- The problem
After locating the line that contains "right eye: (715, 381)" in the data below, set down exactly that line and each one after it through the line that contains "left back paw: (949, 810)", and nothing more.
***** Given information *****
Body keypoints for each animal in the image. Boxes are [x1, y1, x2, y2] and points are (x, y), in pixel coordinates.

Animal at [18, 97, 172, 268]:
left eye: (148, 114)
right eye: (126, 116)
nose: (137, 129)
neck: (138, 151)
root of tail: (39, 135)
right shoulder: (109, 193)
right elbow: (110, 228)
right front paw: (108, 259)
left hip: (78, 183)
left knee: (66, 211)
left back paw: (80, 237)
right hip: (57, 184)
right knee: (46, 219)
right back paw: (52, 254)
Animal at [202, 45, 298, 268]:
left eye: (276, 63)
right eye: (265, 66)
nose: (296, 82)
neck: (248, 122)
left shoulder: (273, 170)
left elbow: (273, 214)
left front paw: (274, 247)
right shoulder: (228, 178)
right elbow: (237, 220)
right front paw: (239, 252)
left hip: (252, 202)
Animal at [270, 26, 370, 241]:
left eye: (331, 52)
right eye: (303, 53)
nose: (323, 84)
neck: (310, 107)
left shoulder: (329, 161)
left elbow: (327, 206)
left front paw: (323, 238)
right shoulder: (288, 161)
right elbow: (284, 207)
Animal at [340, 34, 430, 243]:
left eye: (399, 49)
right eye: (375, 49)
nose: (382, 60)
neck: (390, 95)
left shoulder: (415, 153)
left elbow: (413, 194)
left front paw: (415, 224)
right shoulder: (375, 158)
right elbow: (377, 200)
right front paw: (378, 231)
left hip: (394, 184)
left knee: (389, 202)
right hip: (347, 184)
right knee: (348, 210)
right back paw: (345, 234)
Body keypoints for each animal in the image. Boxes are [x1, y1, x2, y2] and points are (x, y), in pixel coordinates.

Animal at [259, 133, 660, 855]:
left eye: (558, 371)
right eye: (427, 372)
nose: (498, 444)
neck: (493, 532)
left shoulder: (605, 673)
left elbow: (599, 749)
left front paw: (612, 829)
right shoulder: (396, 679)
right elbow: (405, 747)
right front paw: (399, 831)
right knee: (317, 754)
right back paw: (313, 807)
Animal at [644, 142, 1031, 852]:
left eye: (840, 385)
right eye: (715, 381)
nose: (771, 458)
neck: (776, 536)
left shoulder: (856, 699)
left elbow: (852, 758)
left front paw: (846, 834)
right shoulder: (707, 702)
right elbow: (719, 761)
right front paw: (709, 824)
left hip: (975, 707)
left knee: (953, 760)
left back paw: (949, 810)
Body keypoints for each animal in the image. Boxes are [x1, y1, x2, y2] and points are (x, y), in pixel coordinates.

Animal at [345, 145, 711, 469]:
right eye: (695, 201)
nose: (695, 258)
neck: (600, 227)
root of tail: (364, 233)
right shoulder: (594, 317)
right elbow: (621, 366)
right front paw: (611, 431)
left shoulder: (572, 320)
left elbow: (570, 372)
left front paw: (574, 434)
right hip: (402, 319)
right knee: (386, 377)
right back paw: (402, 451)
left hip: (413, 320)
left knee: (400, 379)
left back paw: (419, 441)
*****
- Solution to this problem
right eye: (715, 381)
nose: (771, 458)
neck: (776, 536)
left shoulder: (856, 699)
left elbow: (852, 758)
left front paw: (846, 834)
right shoulder: (707, 702)
right elbow: (719, 761)
right front paw: (709, 824)
left hip: (975, 707)
left knee: (953, 760)
left back paw: (949, 810)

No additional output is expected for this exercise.